Forum Moderators: open
My other question is if do the forward/reverse lookup as Google suggested, we identified that from a few days' data, all Google accesses seem to be coming from 66.249.x.x. Can I trust that? We don't want to just allow this IP range, and then Google comes from a different IP range, and we disallow it.
Fake Googlebot IPs we detected in a few days' log:
<IP list removed>
[edited by: incrediBILL at 2:27 pm (utc) on July 14, 2009]
[edit reason] Obscured IPs, too many to edit so removed list [/edit]
Just validate Google via the round trip DNS like they suggest and all the fakes are a non-issues, discarded at the door.
FYI, often the fake googlebots are real googlebots trying to crawl via a proxy server after being tricked by the proxy owner trying to hijack your content.
So you are saying to block anything outside this 66.249.x.x range?
so if it is "googlebots trying to crawl via a proxy server", do you mean that is these spam websites that try to steal our contents, and pretend the contents are sitting at these other IP locations, right?
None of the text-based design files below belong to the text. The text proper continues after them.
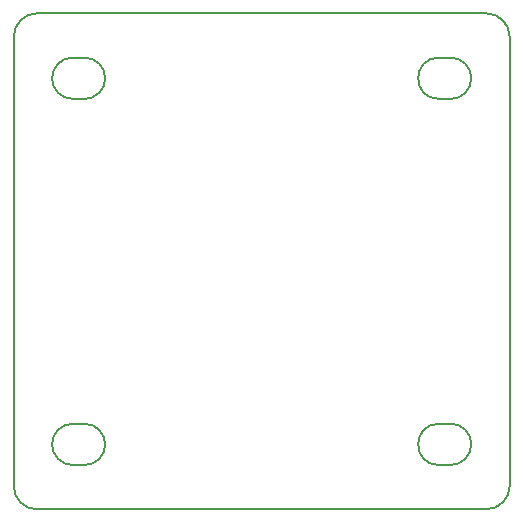
<source format=gbr>
G04 #@! TF.GenerationSoftware,KiCad,Pcbnew,(5.1.5)-3*
G04 #@! TF.CreationDate,2020-07-07T21:27:08-07:00*
G04 #@! TF.ProjectId,tool_head,746f6f6c-5f68-4656-9164-2e6b69636164,B*
G04 #@! TF.SameCoordinates,Original*
G04 #@! TF.FileFunction,Profile,NP*
%FSLAX46Y46*%
G04 Gerber Fmt 4.6, Leading zero omitted, Abs format (unit mm)*
G04 Created by KiCad (PCBNEW (5.1.5)-3) date 2020-07-07 21:27:08*
%MOMM*%
%LPD*%
G04 APERTURE LIST*
%ADD10C,0.200000*%
G04 APERTURE END LIST*
D10*
X179669999Y-40500000D02*
X141669999Y-40500000D01*
X139670000Y-42500001D02*
G75*
G02X141669999Y-40500000I2000000J1D01*
G01*
X145670000Y-47750000D02*
X144670000Y-47750000D01*
X141670000Y-82500000D02*
G75*
G02X139670000Y-80500000I0J2000000D01*
G01*
X139669999Y-42500000D02*
X139670000Y-80500000D01*
X141670000Y-82500000D02*
X179669999Y-82500000D01*
X181669998Y-80500000D02*
X181669998Y-42500000D01*
X181669999Y-80500000D02*
G75*
G02X179669999Y-82500000I-2000000J0D01*
G01*
X176670079Y-78750000D02*
X175670078Y-78750000D01*
X176670060Y-75249926D02*
G75*
G02X176670079Y-78749926I10J-1750000D01*
G01*
X176670059Y-75249926D02*
X175670061Y-75249931D01*
X175670079Y-78749931D02*
G75*
G02X175670061Y-75249931I-9J1750000D01*
G01*
X179669999Y-40500001D02*
G75*
G02X181669998Y-42500000I0J-1999999D01*
G01*
X176670060Y-44249927D02*
G75*
G02X176670079Y-47749927I10J-1750000D01*
G01*
X176670059Y-44249927D02*
X175670061Y-44249932D01*
X175670079Y-47749932D02*
G75*
G02X175670061Y-44249932I-9J1750000D01*
G01*
X176670079Y-47750000D02*
X175670078Y-47750000D01*
X144670080Y-47749932D02*
G75*
G02X144670062Y-44249932I-9J1750000D01*
G01*
X145670060Y-44249927D02*
X144670062Y-44249932D01*
X145670061Y-44249927D02*
G75*
G02X145670080Y-47749927I10J-1750000D01*
G01*
X145670080Y-78750000D02*
X144670079Y-78750000D01*
X145670061Y-75249926D02*
G75*
G02X145670080Y-78749926I10J-1750000D01*
G01*
X144670080Y-78749931D02*
G75*
G02X144670062Y-75249931I-9J1750000D01*
G01*
X145670060Y-75249926D02*
X144670062Y-75249931D01*
M02*

</source>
So that sound like definitely good to block these, right?
123(Class A).456(Class B).789(Class C).012(Class D)
So you are saying to block anything outside this
I'm saying I do!
Rather you choose to do so depends upon what is beneficial or detrimental to your own website (s).
wizboy, you're right in your assumption about what these fake googlbots typically do.
Personally, I deny access to anything claiming to be googlebot unless it passes a full round-trip DNS lookup. Whether anyone else does that is up to them, as Don so rightly stated.